# Start of Listing
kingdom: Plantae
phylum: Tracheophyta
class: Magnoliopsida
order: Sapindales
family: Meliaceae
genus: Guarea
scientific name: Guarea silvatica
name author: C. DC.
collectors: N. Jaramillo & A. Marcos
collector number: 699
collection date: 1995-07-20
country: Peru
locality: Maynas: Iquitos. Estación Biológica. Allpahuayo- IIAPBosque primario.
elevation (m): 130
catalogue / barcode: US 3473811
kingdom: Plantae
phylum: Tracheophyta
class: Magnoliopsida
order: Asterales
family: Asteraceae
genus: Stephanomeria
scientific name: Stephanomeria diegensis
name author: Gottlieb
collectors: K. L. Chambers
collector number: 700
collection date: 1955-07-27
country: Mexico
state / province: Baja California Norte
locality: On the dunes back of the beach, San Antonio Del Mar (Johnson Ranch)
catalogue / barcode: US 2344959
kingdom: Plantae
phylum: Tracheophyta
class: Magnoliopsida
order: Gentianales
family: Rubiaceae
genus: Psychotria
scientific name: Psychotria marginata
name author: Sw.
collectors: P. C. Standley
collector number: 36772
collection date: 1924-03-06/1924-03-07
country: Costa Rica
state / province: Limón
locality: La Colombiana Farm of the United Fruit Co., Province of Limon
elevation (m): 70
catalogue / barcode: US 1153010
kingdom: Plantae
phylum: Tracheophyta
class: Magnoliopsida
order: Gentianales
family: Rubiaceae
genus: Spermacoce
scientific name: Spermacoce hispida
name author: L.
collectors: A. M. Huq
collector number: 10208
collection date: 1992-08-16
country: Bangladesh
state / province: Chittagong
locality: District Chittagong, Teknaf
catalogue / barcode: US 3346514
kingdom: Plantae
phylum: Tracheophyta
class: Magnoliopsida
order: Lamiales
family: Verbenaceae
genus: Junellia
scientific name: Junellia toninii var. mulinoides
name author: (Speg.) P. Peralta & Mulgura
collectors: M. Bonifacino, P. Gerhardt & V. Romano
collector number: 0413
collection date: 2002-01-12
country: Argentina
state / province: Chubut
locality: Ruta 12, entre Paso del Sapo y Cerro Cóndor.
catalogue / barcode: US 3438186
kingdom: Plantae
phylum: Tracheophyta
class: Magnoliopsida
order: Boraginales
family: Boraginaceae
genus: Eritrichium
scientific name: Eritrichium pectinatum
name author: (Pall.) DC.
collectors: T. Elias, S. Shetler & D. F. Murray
# End of Listing
> [Given problem]: Please copy out every line of the records above, character for character.

> [The output]:
kingdom: Plantae
phylum: Tracheophyta
class: Magnoliopsida
order: Sapindales
family: Meliaceae
genus: Guarea
scientific name: Guarea silvatica
name author: C. DC.
collectors: N. Jaramillo & A. Marcos
collector number: 699
collection date: 1995-07-20
country: Peru
locality: Maynas: Iquitos. Estación Biológica. Allpahuayo- IIAPBosque primario.
elevation (m): 130
catalogue / barcode: US 3473811
kingdom: Plantae
phylum: Tracheophyta
class: Magnoliopsida
order: Asterales
family: Asteraceae
genus: Stephanomeria
scientific name: Stephanomeria diegensis
name author: Gottlieb
collectors: K. L. Chambers
collector number: 700
collection date: 1955-07-27
country: Mexico
state / province: Baja California Norte
locality: On the dunes back of the beach, San Antonio Del Mar (Johnson Ranch)
catalogue / barcode: US 2344959
kingdom: Plantae
phylum: Tracheophyta
class: Magnoliopsida
order: Gentianales
family: Rubiaceae
genus: Psychotria
scientific name: Psychotria marginata
name author: Sw.
collectors: P. C. Standley
collector number: 36772
collection date: 1924-03-06/1924-03-07
country: Costa Rica
state / province: Limón
locality: La Colombiana Farm of the United Fruit Co., Province of Limon
elevation (m): 70
catalogue / barcode: US 1153010
kingdom: Plantae
phylum: Tracheophyta
class: Magnoliopsida
order: Gentianales
family: Rubiaceae
genus: Spermacoce
scientific name: Spermacoce hispida
name author: L.
collectors: A. M. Huq
collector number: 10208
collection date: 1992-08-16
country: Bangladesh
state / province: Chittagong
locality: District Chittagong, Teknaf
catalogue / barcode: US 3346514
kingdom: Plantae
phylum: Tracheophyta
class: Magnoliopsida
order: Lamiales
family: Verbenaceae
genus: Junellia
scientific name: Junellia toninii var. mulinoides
name author: (Speg.) P. Peralta & Mulgura
collectors: M. Bonifacino, P. Gerhardt & V. Romano
collector number: 0413
collection date: 2002-01-12
country: Argentina
state / province: Chubut
locality: Ruta 12, entre Paso del Sapo y Cerro Cóndor.
catalogue / barcode: US 3438186
kingdom: Plantae
phylum: Tracheophyta
class: Magnoliopsida
order: Boraginales
family: Boraginaceae
genus: Eritrichium
scientific name: Eritrichium pectinatum
name author: (Pall.) DC.
collectors: T. Elias, S. Shetler & D. F. Murray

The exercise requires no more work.